We present a novel approach for measuring feature importance in k-means clustering, or variants thereof, to increase the interpretability of clustering results. In supervised machine learning, feature importance is a widely used tool to ensure interpretability of complex models. We adapt this idea to unsupervised learning via partitional clustering. Our approach is model agnostic in that it only requires a function that computes the cluster assignment for new data points.
Based on a simulation study below we show that the algorithm finds the variables which drive the cluster assignment and scores them according to their relevance. As a further application, this provides a new approach for hyperparameter tuning for data sets of mixed type when the metric is a linear combination of a numerical and a categorical distance measure - as in Gower’s distance, for example.
In combination with stability analyses, feature importance provides a means for feature selection, i.e. the identification of a lower dimensional subspace which offers a reasonable separation. Our package works with some popular clustering packages such as flexclust, clustMixType, base R’s kmeans function and the newly developed ClustImpute package.

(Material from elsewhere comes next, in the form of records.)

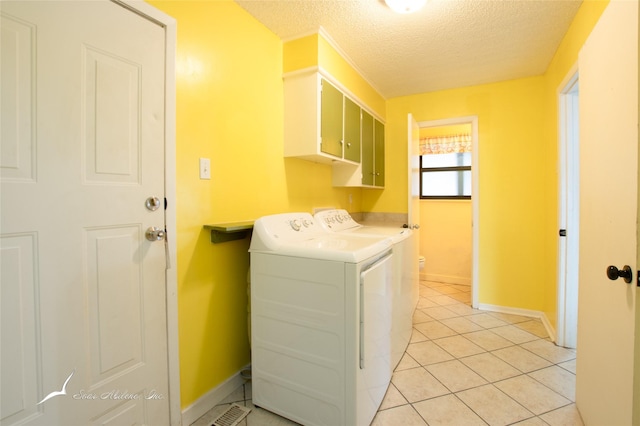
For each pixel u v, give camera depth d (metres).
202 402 1.55
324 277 1.39
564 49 2.09
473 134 3.03
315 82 2.03
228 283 1.73
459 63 2.52
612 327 1.14
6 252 0.90
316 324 1.41
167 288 1.36
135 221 1.24
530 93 2.81
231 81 1.72
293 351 1.48
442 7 1.78
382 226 2.91
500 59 2.45
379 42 2.18
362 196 3.57
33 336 0.96
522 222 2.87
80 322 1.07
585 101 1.41
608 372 1.18
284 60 2.13
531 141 2.82
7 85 0.90
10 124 0.91
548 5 1.76
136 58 1.23
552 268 2.46
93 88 1.09
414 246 2.70
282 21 1.92
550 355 2.11
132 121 1.22
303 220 1.94
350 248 1.44
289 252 1.49
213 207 1.62
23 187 0.93
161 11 1.32
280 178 2.13
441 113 3.16
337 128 2.29
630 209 1.00
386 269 1.68
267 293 1.57
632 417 1.00
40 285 0.97
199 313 1.55
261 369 1.59
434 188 4.20
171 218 1.38
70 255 1.04
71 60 1.03
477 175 3.02
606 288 1.19
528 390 1.71
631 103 0.99
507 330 2.52
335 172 2.79
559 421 1.47
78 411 1.06
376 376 1.53
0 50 0.88
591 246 1.34
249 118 1.85
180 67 1.42
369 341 1.43
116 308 1.17
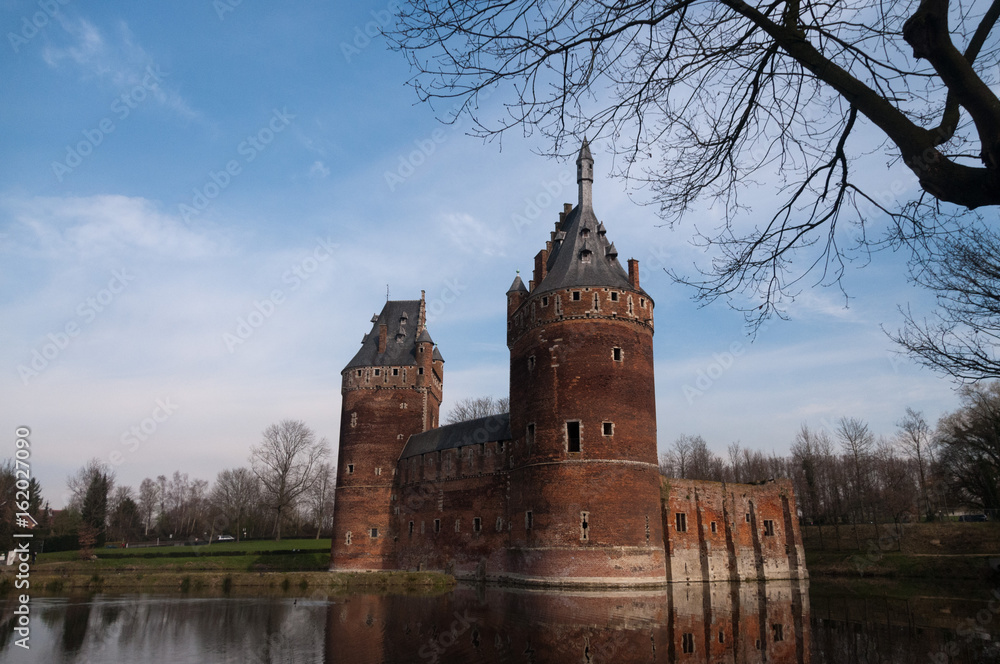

You can install the package as follows:
We’ll create some random data to illustrate the usage of FeatureImpCluster. It provides 4 clusters in a 2 dimensional subspace of a 6 dimensional space
library(FeatureImpCluster)
#> Loading required package: data.table
set.seed(7)
dat <- create_random_data(n=4000,nr_other_vars = 4)
summary(dat$data)
#> V1 V2 V3 V4
#> Min. :-3.531648 Min. :-3.578032 Min. :-3.924400 Min. :-3.91009
#> 1st Qu.:-0.670694 1st Qu.:-0.676281 1st Qu.:-0.662992 1st Qu.:-0.67427
#> Median :-0.001917 Median :-0.001944 Median :-0.002742 Median : 0.01396
#> Mean : 0.000000 Mean : 0.000000 Mean : 0.000000 Mean : 0.00000
#> 3rd Qu.: 0.654912 3rd Qu.: 0.658228 3rd Qu.: 0.678405 3rd Qu.: 0.67657
#> Max. : 3.501554 Max. : 3.717284 Max. : 3.065434 Max. : 3.58167
#> x y
#> Min. :-2.255326 Min. :-2.04657
#> 1st Qu.:-0.934193 1st Qu.:-0.92633
#> Median :-0.004383 Median : 0.04418
#> Mean : 0.000000 Mean : 0.00000
#> 3rd Qu.: 0.927500 3rd Qu.: 0.92785
#> Max. : 2.095888 Max. : 2.18437
library(ggplot2)
#> Registered S3 methods overwritten by 'tibble':
#> method from
#> format.tbl pillar
#> print.tbl pillar
true_clusters <- factor(dat$true_clusters)
ggplot(dat$data,aes(x=x,y=y,color=true_clusters)) + geom_point()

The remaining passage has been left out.